Pictures should be excluded; otherwise, copy every entry exactly.

> **Object state change records**:
--

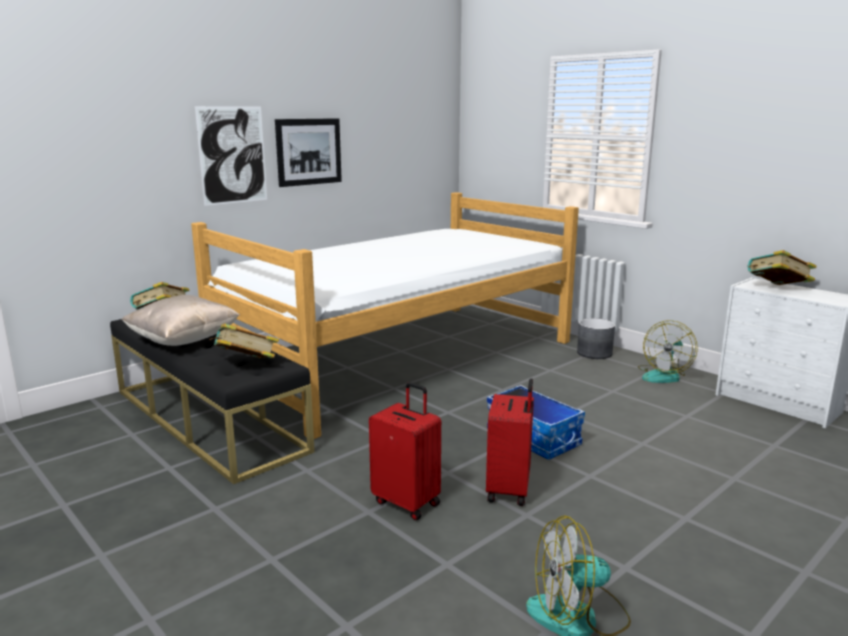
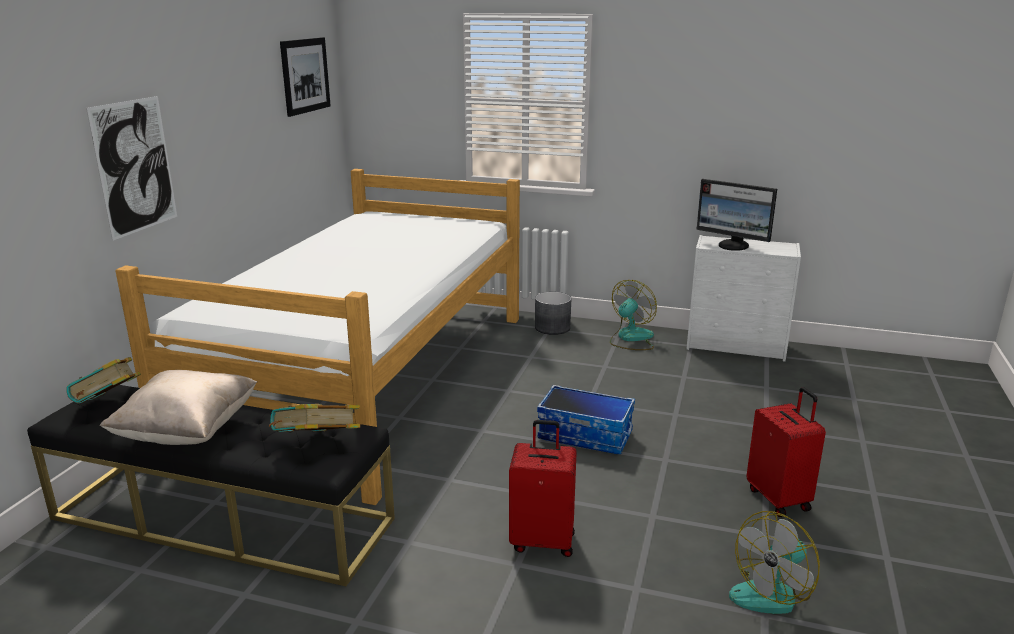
camera: 30 degrees left, 5 degrees up
(309, 151) = (211, 146): picture -> picture (305, 75)
(510, 490) = (617, 496): red suitcase -> red suitcase (779, 499)
(664, 375) = (631, 338): fan -> fan turned 150 degrees counterclockwise
(777, 289) = (733, 246): book -> monitor

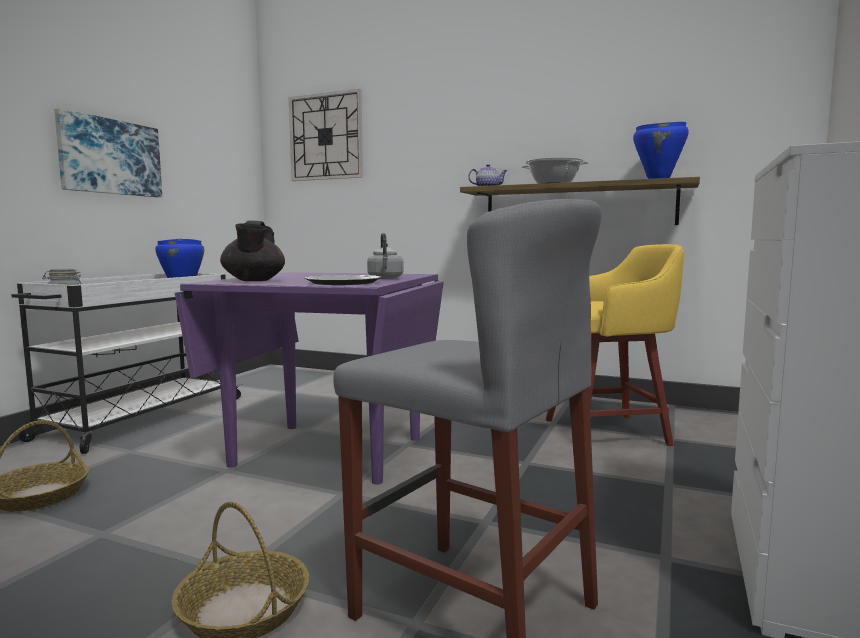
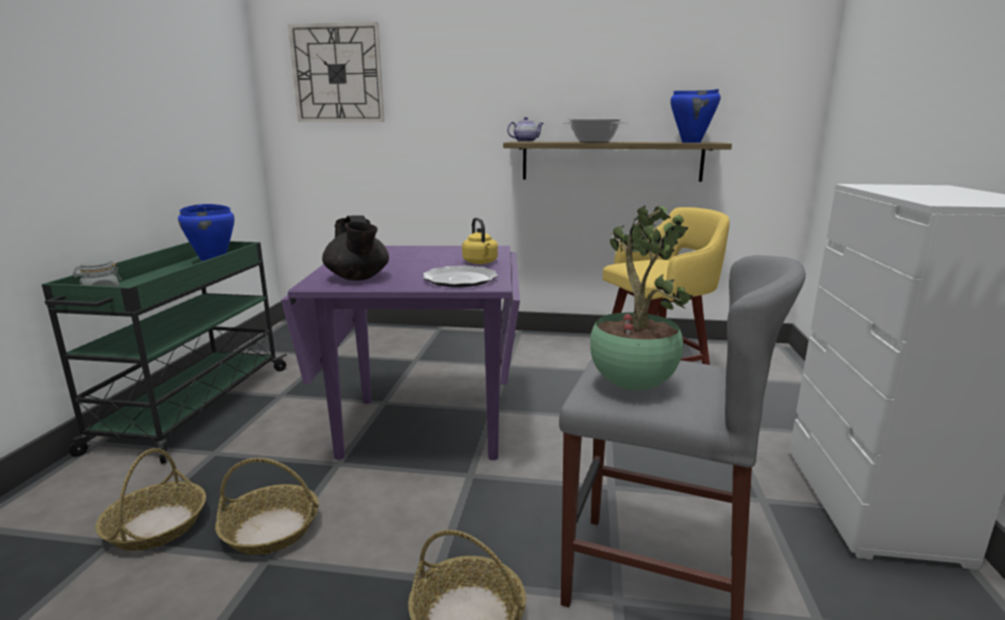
camera: 15 degrees left, 10 degrees up
(110, 157) = (110, 114): picture -> none
(127, 511) = (271, 529): none -> basket
(141, 418) = (192, 408): white cart -> green cart
(385, 278) = (481, 262): grey kettle -> yellow kettle
(423, 352) = (630, 384): none -> potted plant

--

> **YOUR RESPONSE**:
camera: 30 degrees left, 5 degrees up
(309, 151) = (211, 146): picture -> picture (305, 75)
(510, 490) = (617, 496): red suitcase -> red suitcase (779, 499)
(664, 375) = (631, 338): fan -> fan turned 150 degrees counterclockwise
(777, 289) = (733, 246): book -> monitor

camera: 15 degrees left, 10 degrees up
(110, 157) = (110, 114): picture -> none
(127, 511) = (271, 529): none -> basket
(141, 418) = (192, 408): white cart -> green cart
(385, 278) = (481, 262): grey kettle -> yellow kettle
(423, 352) = (630, 384): none -> potted plant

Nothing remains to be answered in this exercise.